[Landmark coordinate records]

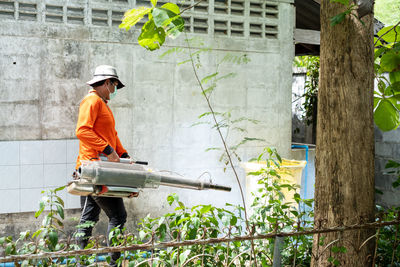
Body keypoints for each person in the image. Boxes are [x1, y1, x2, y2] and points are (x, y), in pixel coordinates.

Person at [74, 65, 135, 266]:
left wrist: (123, 154)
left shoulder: (103, 104)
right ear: (107, 82)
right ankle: (113, 263)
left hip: (100, 168)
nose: (115, 90)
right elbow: (82, 131)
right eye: (114, 85)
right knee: (118, 215)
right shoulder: (91, 101)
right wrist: (109, 151)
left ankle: (80, 261)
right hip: (94, 169)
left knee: (89, 218)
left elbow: (112, 136)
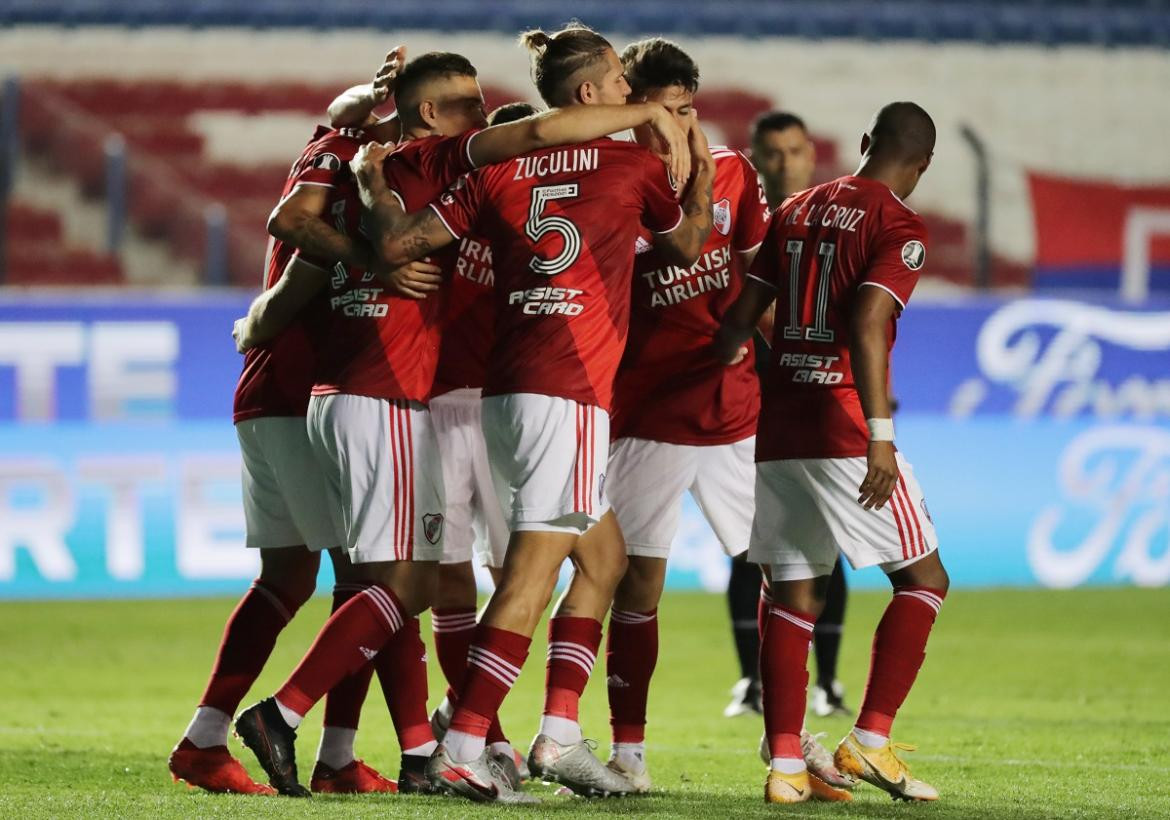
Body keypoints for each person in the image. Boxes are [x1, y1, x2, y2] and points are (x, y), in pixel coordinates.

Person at [230, 49, 694, 800]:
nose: (483, 117)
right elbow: (553, 148)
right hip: (421, 398)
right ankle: (432, 734)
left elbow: (322, 234)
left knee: (581, 560)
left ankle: (447, 741)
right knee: (443, 583)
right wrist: (653, 118)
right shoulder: (470, 169)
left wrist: (262, 315)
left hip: (403, 397)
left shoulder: (373, 167)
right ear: (430, 116)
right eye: (468, 105)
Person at [354, 22, 714, 803]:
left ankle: (555, 735)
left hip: (508, 389)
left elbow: (401, 243)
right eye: (619, 79)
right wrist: (705, 174)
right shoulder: (629, 164)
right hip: (570, 390)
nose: (628, 92)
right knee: (528, 577)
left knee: (605, 560)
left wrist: (372, 186)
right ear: (589, 93)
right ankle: (461, 741)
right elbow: (687, 246)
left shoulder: (500, 171)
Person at [168, 53, 434, 797]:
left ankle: (207, 739)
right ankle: (338, 752)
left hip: (271, 392)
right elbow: (297, 277)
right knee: (371, 577)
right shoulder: (361, 179)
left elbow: (341, 111)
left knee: (290, 577)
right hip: (314, 391)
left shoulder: (330, 153)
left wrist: (257, 319)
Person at [715, 101, 947, 804]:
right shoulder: (898, 226)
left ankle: (787, 765)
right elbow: (870, 324)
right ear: (924, 165)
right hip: (845, 427)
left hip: (780, 426)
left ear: (867, 142)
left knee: (791, 593)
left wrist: (733, 366)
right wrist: (881, 433)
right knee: (925, 581)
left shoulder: (797, 208)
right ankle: (870, 742)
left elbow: (740, 317)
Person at [600, 36, 771, 791]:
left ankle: (788, 742)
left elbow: (760, 278)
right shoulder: (613, 186)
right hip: (647, 418)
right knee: (637, 586)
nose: (674, 122)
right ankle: (628, 752)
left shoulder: (736, 172)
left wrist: (783, 361)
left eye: (684, 108)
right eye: (659, 109)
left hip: (737, 414)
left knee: (783, 572)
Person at [725, 110, 852, 720]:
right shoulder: (741, 224)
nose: (783, 163)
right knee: (751, 546)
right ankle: (753, 682)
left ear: (809, 155)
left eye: (794, 151)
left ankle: (826, 682)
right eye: (771, 153)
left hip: (818, 402)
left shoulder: (832, 228)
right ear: (755, 157)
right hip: (749, 405)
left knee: (826, 542)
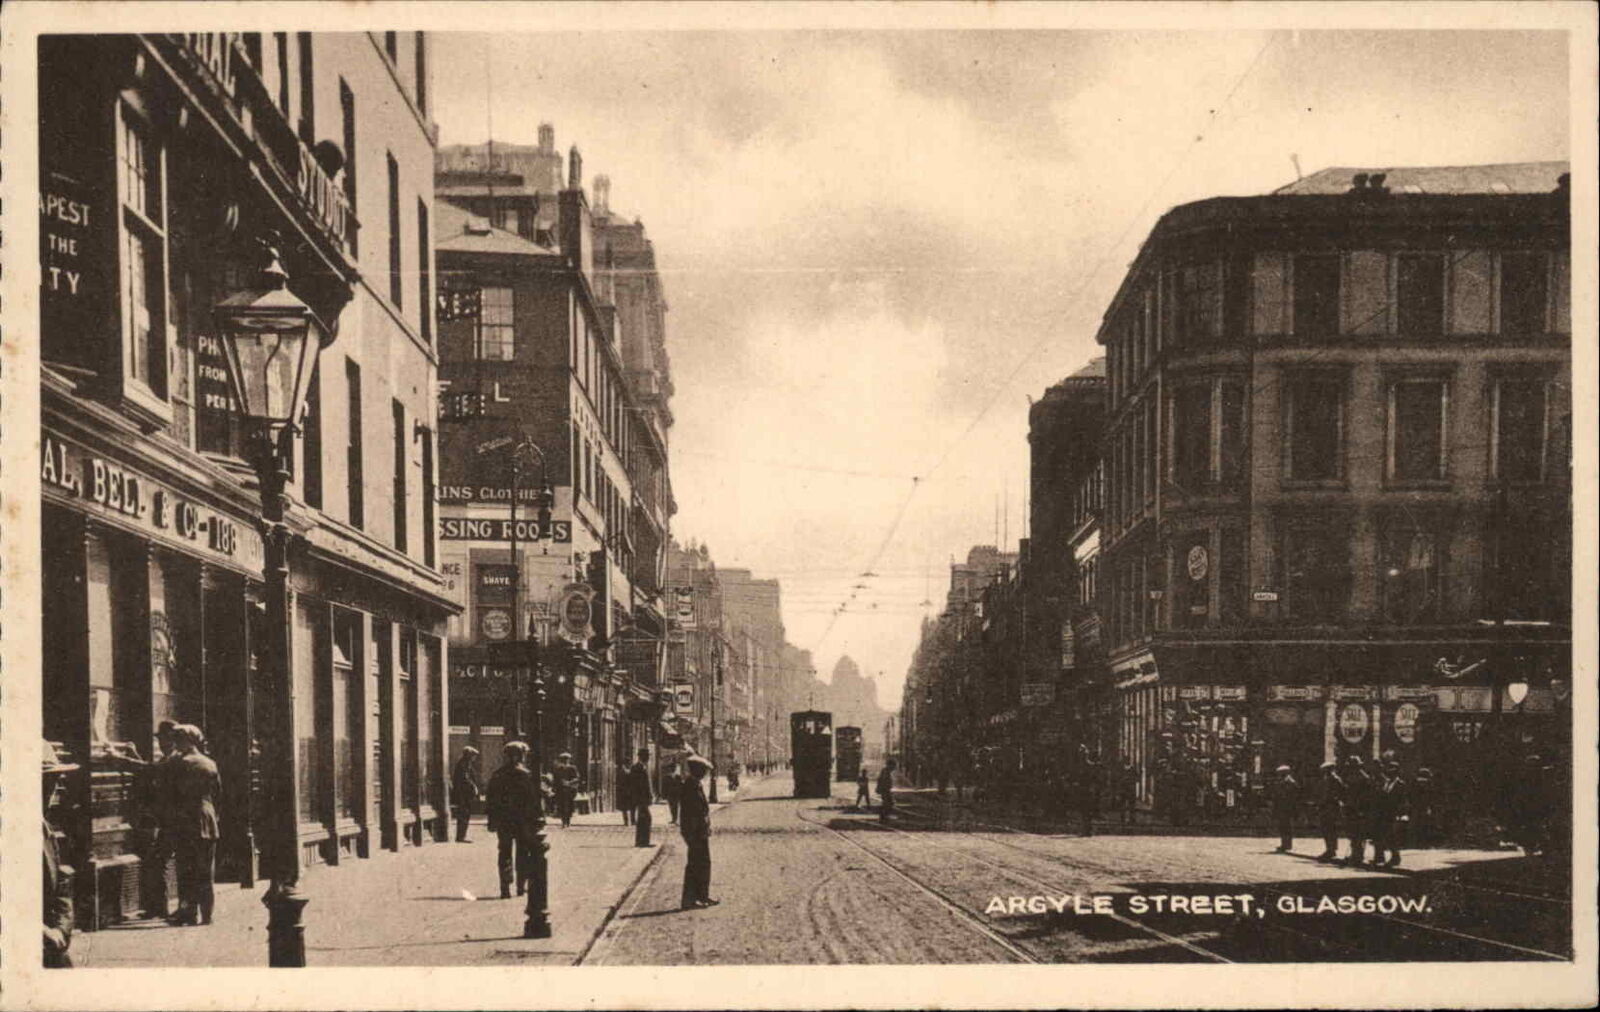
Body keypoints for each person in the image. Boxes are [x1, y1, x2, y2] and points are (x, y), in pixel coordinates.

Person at [167, 724, 220, 926]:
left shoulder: (180, 763)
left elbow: (165, 785)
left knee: (186, 871)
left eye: (177, 739)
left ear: (187, 741)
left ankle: (188, 913)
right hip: (208, 821)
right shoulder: (210, 763)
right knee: (206, 873)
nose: (175, 744)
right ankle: (207, 915)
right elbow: (218, 794)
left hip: (186, 821)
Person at [485, 741, 542, 898]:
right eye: (523, 755)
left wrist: (492, 820)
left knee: (504, 852)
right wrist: (537, 818)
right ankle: (520, 886)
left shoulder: (498, 775)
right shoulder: (526, 774)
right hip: (522, 820)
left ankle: (505, 887)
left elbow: (491, 799)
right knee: (523, 852)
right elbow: (533, 799)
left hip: (504, 820)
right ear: (519, 756)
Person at [44, 740, 79, 968]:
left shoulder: (45, 829)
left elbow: (61, 888)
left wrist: (60, 928)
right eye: (48, 781)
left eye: (55, 781)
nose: (54, 789)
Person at [679, 754, 718, 909]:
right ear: (697, 770)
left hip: (699, 831)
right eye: (703, 770)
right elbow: (691, 812)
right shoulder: (690, 786)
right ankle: (690, 900)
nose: (705, 773)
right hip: (694, 832)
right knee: (695, 864)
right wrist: (696, 832)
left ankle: (702, 896)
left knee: (703, 864)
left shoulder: (695, 784)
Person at [1371, 758, 1409, 868]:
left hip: (1394, 814)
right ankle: (1382, 857)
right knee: (1384, 836)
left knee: (1392, 837)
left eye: (1393, 771)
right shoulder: (1386, 783)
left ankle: (1396, 857)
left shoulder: (1400, 784)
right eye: (1390, 770)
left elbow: (1403, 800)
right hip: (1384, 813)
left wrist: (1401, 813)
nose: (1391, 773)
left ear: (1397, 772)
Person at [1338, 755, 1375, 867]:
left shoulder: (1364, 778)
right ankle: (1355, 854)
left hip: (1359, 810)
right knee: (1352, 833)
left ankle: (1359, 856)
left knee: (1360, 834)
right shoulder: (1350, 777)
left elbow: (1367, 796)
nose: (1351, 768)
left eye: (1352, 766)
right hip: (1351, 808)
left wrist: (1363, 809)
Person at [623, 748, 655, 847]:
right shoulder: (637, 768)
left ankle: (643, 841)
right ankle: (642, 842)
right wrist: (641, 798)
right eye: (647, 756)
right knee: (645, 819)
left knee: (644, 819)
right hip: (640, 798)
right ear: (642, 756)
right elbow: (637, 785)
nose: (648, 758)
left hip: (642, 798)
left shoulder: (641, 767)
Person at [1313, 761, 1343, 861]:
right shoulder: (1325, 779)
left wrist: (1334, 799)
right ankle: (1329, 849)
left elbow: (1340, 792)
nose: (1325, 772)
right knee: (1325, 829)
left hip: (1331, 807)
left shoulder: (1335, 779)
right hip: (1324, 807)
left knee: (1331, 829)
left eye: (1326, 770)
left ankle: (1332, 850)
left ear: (1331, 770)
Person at [450, 746, 482, 843]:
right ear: (469, 755)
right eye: (473, 756)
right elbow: (465, 779)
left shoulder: (465, 764)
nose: (474, 758)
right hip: (462, 795)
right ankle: (461, 836)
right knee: (463, 815)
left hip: (464, 795)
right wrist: (474, 787)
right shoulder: (464, 764)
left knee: (464, 815)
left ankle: (461, 835)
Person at [1269, 764, 1299, 853]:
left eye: (1281, 773)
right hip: (1282, 808)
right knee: (1283, 826)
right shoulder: (1283, 781)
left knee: (1286, 826)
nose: (1279, 775)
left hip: (1287, 808)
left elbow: (1292, 796)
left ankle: (1287, 844)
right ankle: (1284, 844)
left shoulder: (1290, 782)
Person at [551, 752, 581, 829]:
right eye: (563, 759)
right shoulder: (558, 769)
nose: (565, 761)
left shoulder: (572, 768)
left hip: (569, 790)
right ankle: (563, 821)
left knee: (569, 806)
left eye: (566, 759)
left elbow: (577, 778)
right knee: (561, 805)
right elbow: (555, 779)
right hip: (560, 790)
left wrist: (569, 782)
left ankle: (568, 821)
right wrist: (554, 788)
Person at [1117, 759, 1139, 825]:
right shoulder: (1130, 770)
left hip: (1128, 790)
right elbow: (1137, 778)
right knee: (1127, 805)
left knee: (1129, 805)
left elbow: (1137, 778)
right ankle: (1126, 818)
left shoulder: (1122, 770)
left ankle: (1127, 819)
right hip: (1126, 790)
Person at [877, 758, 897, 823]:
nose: (894, 768)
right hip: (885, 790)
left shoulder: (886, 771)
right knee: (887, 803)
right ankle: (883, 817)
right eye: (894, 766)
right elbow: (882, 781)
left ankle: (884, 817)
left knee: (888, 803)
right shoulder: (885, 771)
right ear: (890, 765)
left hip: (886, 789)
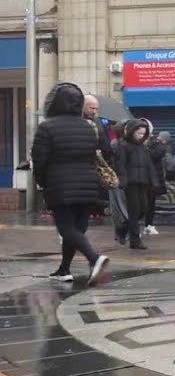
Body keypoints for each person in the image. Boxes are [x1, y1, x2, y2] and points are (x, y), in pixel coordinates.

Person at [31, 83, 110, 284]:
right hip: (88, 184)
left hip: (60, 184)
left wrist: (42, 182)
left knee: (67, 229)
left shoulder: (47, 127)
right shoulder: (88, 126)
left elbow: (39, 160)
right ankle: (64, 270)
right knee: (77, 230)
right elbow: (96, 154)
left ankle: (94, 258)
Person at [117, 119, 154, 250]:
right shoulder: (124, 146)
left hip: (143, 182)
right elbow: (121, 164)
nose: (141, 135)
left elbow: (148, 165)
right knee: (134, 211)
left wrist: (153, 181)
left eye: (143, 133)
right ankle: (135, 240)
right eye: (139, 133)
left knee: (143, 209)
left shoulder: (143, 147)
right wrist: (123, 180)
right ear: (132, 132)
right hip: (131, 183)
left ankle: (123, 229)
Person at [143, 130, 170, 236]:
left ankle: (148, 225)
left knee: (151, 204)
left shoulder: (156, 145)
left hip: (152, 179)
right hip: (143, 178)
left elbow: (159, 153)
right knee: (142, 204)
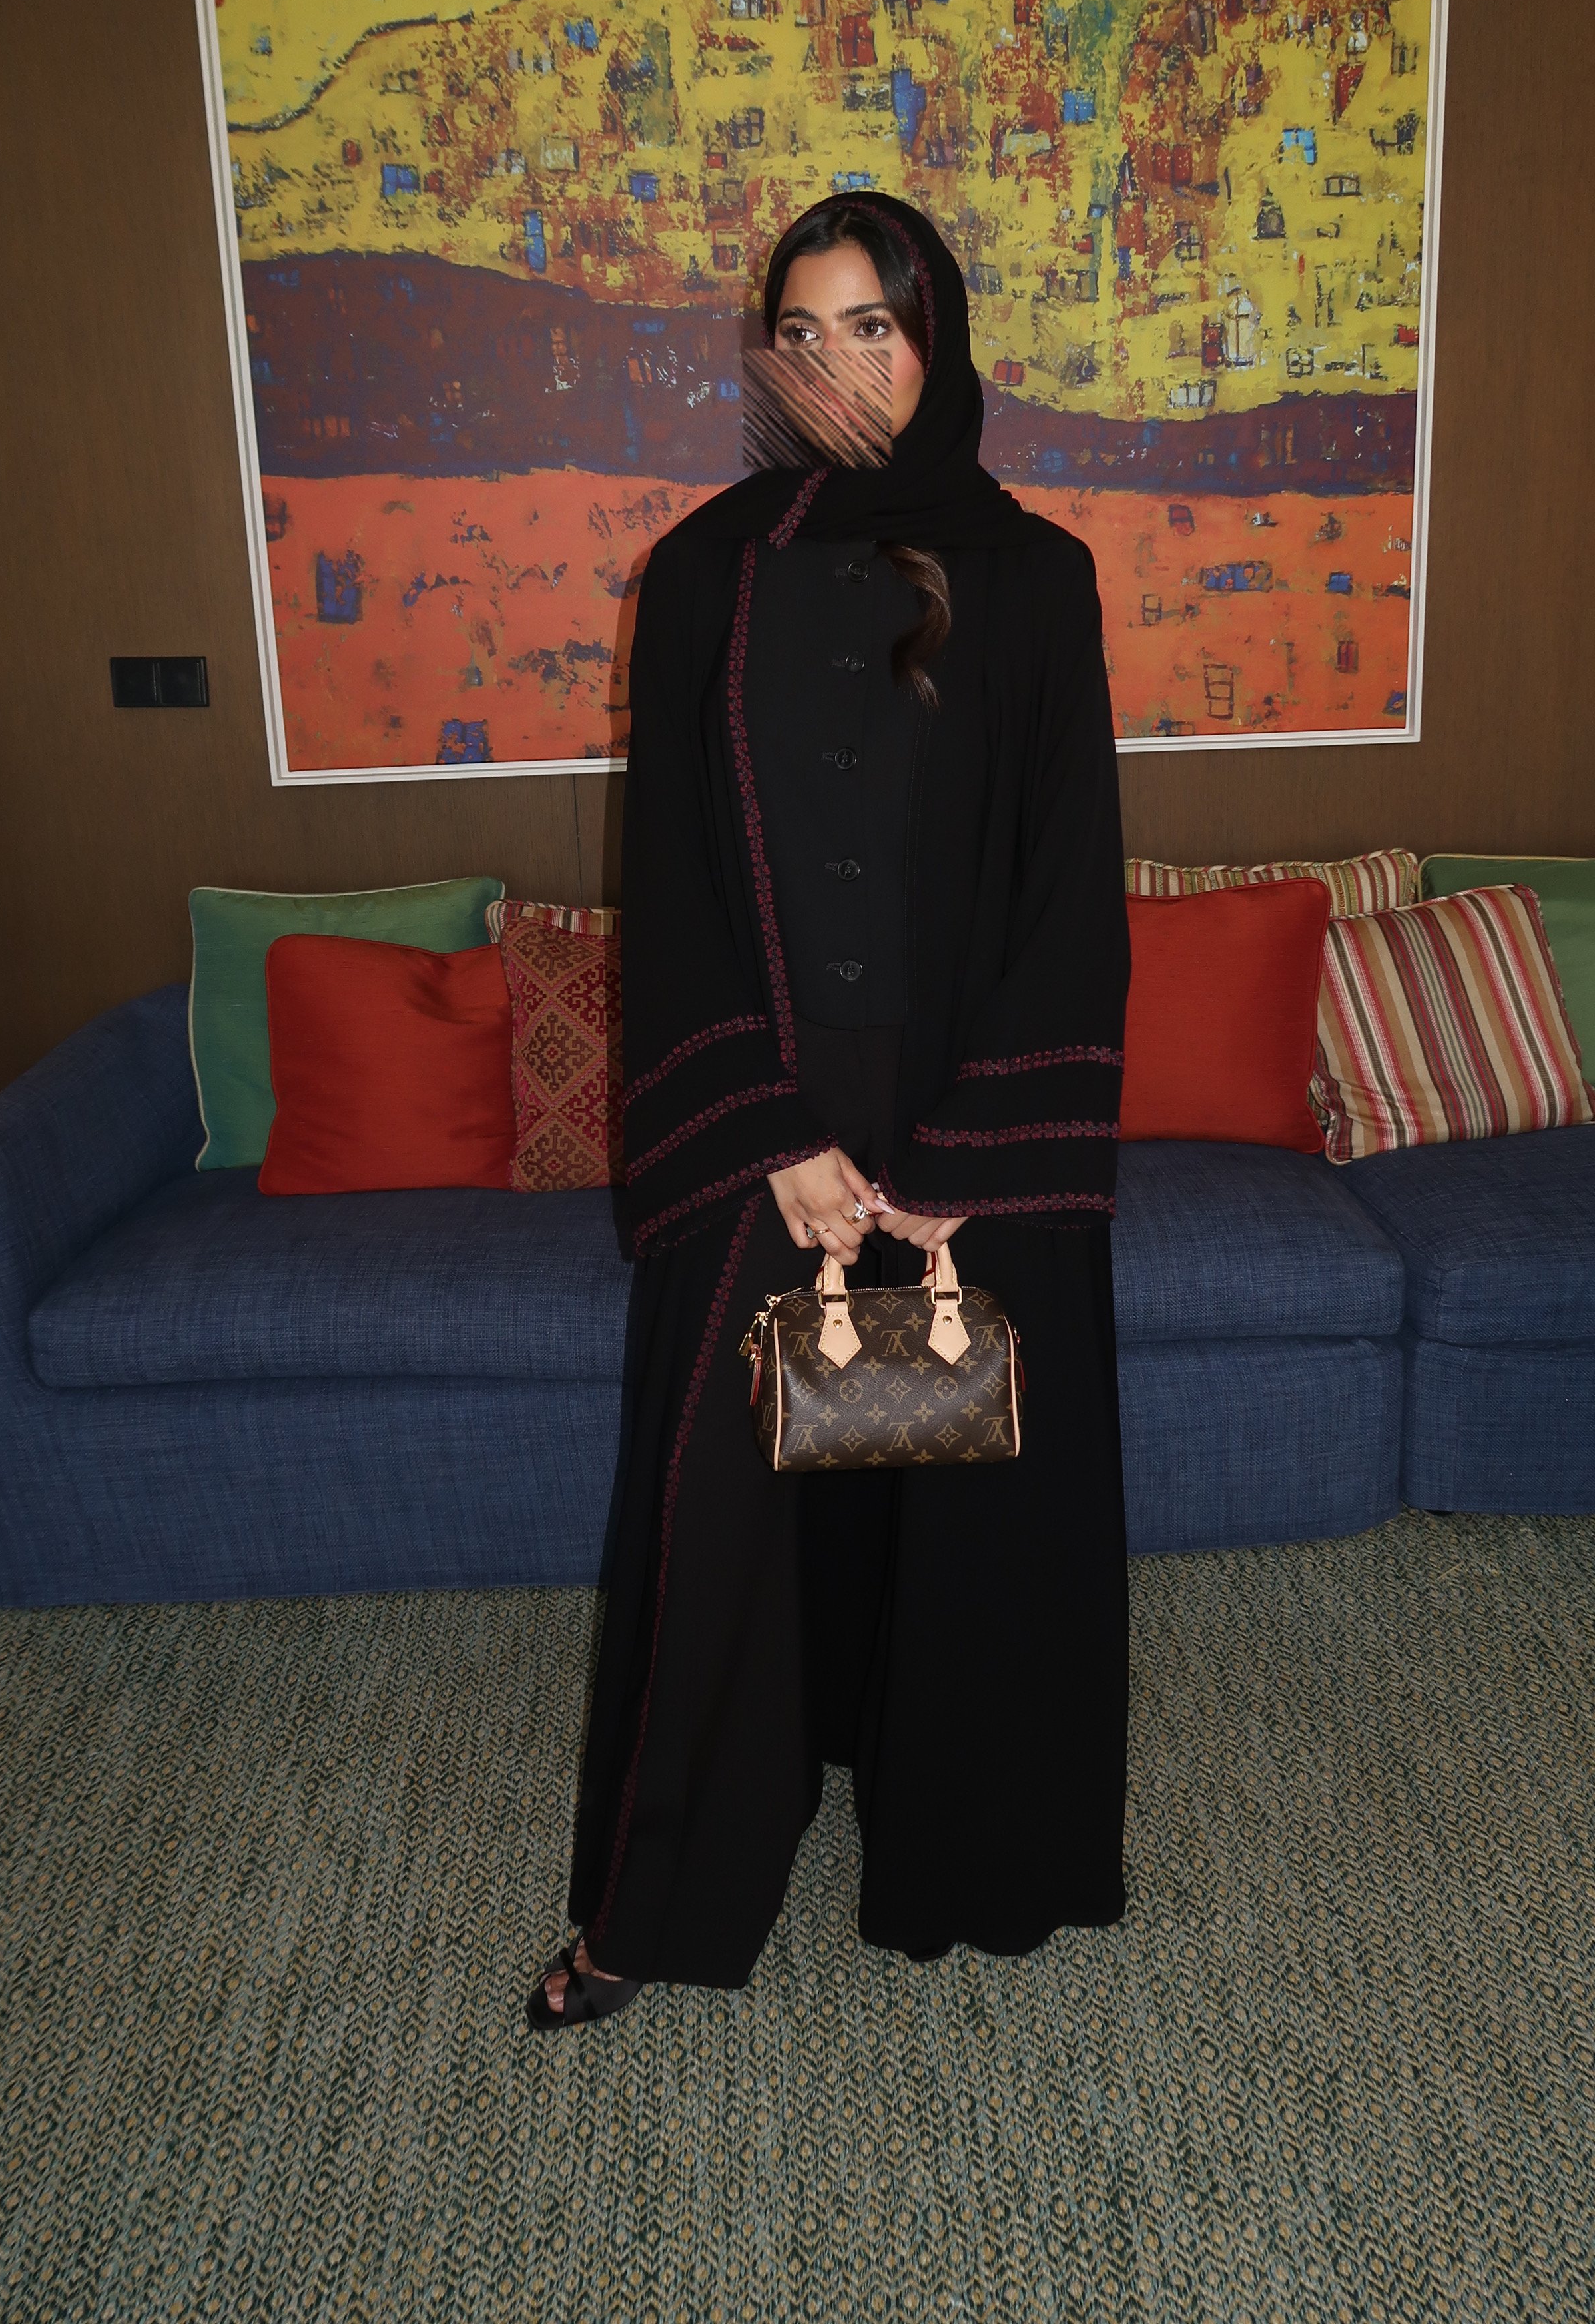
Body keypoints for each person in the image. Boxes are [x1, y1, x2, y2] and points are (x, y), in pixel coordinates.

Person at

Instructions for the task |
Set down again, word for word, every line from the one with "left shoulder: (103, 104)" to the one with "right hip: (314, 391)" in the entries above, and omit the pictures.

Exercise output |
left shoulder: (103, 104)
right ear: (107, 82)
right ankle: (113, 263)
left hip: (100, 168)
nose: (115, 90)
right elbow: (82, 131)
right eye: (114, 85)
right knee: (118, 215)
right shoulder: (91, 101)
right wrist: (109, 151)
left ankle: (80, 261)
right hip: (94, 169)
left knee: (89, 218)
left elbow: (112, 136)
Body keypoints for each person in the image. Boxes are [x1, y1, x2, y2] and points are (x, y), in pixel coordinates.

Person at [230, 49, 694, 800]:
nose: (483, 117)
right elbow: (553, 148)
right hip: (421, 398)
right ankle: (432, 734)
left elbow: (322, 234)
left knee: (581, 560)
left ankle: (447, 741)
right knee: (443, 583)
right wrist: (653, 118)
right shoulder: (470, 169)
left wrist: (262, 315)
left hip: (403, 397)
left shoulder: (373, 167)
right ear: (430, 116)
right eye: (468, 105)
Person at [354, 22, 714, 803]:
left ankle: (555, 735)
left hip: (508, 389)
left elbow: (401, 243)
right eye: (619, 79)
right wrist: (705, 174)
right shoulder: (629, 164)
right hip: (570, 390)
nose: (628, 92)
right knee: (528, 577)
left knee: (605, 560)
left wrist: (372, 186)
right ear: (589, 93)
right ankle: (461, 741)
right elbow: (687, 246)
left shoulder: (500, 171)
Person at [168, 53, 434, 797]:
left ankle: (207, 739)
right ankle: (338, 752)
left hip: (271, 392)
right elbow: (297, 277)
right knee: (371, 577)
right shoulder: (361, 179)
left elbow: (341, 111)
left knee: (290, 577)
right hip: (314, 391)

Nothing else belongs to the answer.